**COMPITI DA SVOLGERE:**
1 – Nel testo su Jacques Lecoq e la maschera neutra, con quale termine l'antropologo Marcel Jousse definisce l'atto conoscitivo del mimare?
2 – Riproduci senza modifiche la parte del testo su Jacques Lecoq e la maschera neutra compresa tra "Sentieri che si" e "un nuovo teatro.", estremi inclusi.

**TESTO PROPOSTO:**
Il corpo poetico. Jacques Lecoq e la maschera neutra
Jacques Lecoq e la maschera neutra

Sentieri che si intrecciano in un nodo di esistenze, di esperienze il cui contatto avviene nel e attraverso il teatro, che struttura e rende rappresentabile il cammino intrapreso. Una scuola per gli artisti del teatro, dove si insegna come raggiungere la consapevolezza di un corpo poetico. La pedagogia di Lecoq si configura come poetica della permanenza e dell’evoluzione, di ciò che resta dello sguardo sul mondo, di idee radicate nella realtà oggettiva e sintetizzabili in immagini e teorie; crea le condizioni affinché si realizzi, con un autentico atto creativo, la nascita di un nuovo teatro.

L’atto creativo presuppone organicità, coinvolge l’individuo nella sua totalità: è tutto l’individuo che genera un altro da sé dal suo stesso essere, un altro da sé distante e autonomo. È nella distanza che si interpone ai due, in questo spazio vuoto, che il gioco teatrale si sviluppa facendoci assistere alla nascita dell’opera e del personaggio.

Il primo passo di questo lungo cammino, si compie nella direzione dell’atto conoscitivo del mimare, che l’antropologo Marcel Jousse definisce come mimismo: «L’uomo non conosce che ciò che riceve in se stesso e che rigioca […] noi conosciamo le cose solo nella misura in cui si giocano, si gestualizzano in noi. L’esterno inter-relazionale si inserisce in noi e ci obbliga ad esprimerlo».

Imitare vuol dire ricreare il movimento interno delle cose e per farlo dobbiamo definire un percorso di ricerca che muova in una duplice direzione, per mezzo dell’improvvisazione e dell’analisi dei movimenti della vita: verso ciò che di interno emerge all’esterno e ciò che, oggettivandosi in gesto, si scopre analogo all’impulso interno che lo ha generato. Ci si avvicina all’improvvisazione cercando, nel silenzio, le radici dell’azione e della parola. Ci si avvicina all’essenza del movimento, nel capire che le sue leggi organizzano l’architettura del gioco teatrale. Una composizione, un dipinto, un testo, un corpo, sono strutture in movimento, si costituiscono nella dinamica tra ritmo, spazio e forma.

**MATERIALE DI PARTENZA:**
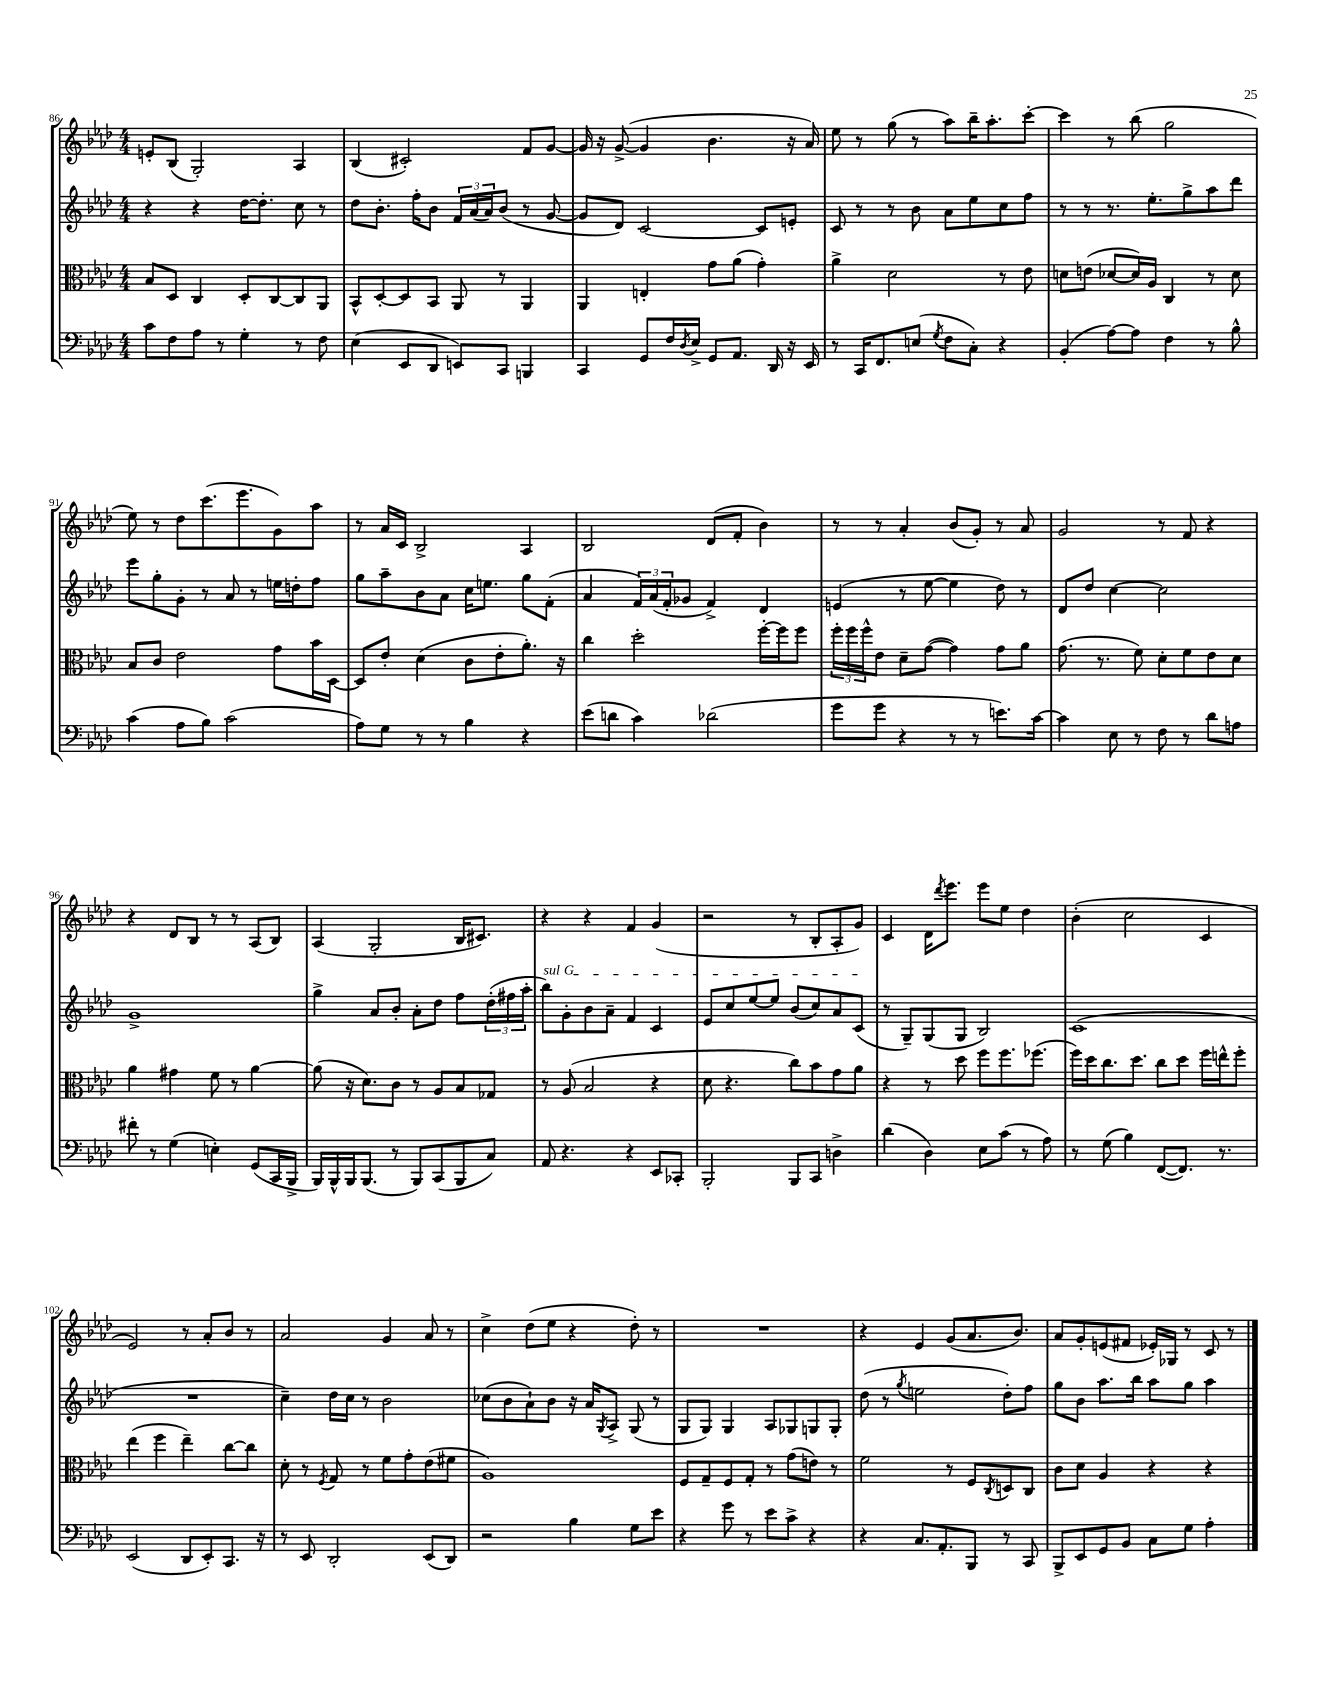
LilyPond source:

**SOLUZIONI:**
1 – Lo definisce mimismo.

2 –
Sentieri che si intrecciano in un nodo di esistenze, di esperienze il cui contatto avviene nel e attraverso il teatro, che struttura e rende rappresentabile il cammino intrapreso. Una scuola per gli artisti del teatro, dove si insegna come raggiungere la consapevolezza di un corpo poetico. La pedagogia di Lecoq si configura come poetica della permanenza e dell’evoluzione, di ciò che resta dello sguardo sul mondo, di idee radicate nella realtà oggettiva e sintetizzabili in immagini e teorie; crea le condizioni affinché si realizzi, con un autentico atto creativo, la nascita di un nuovo teatro.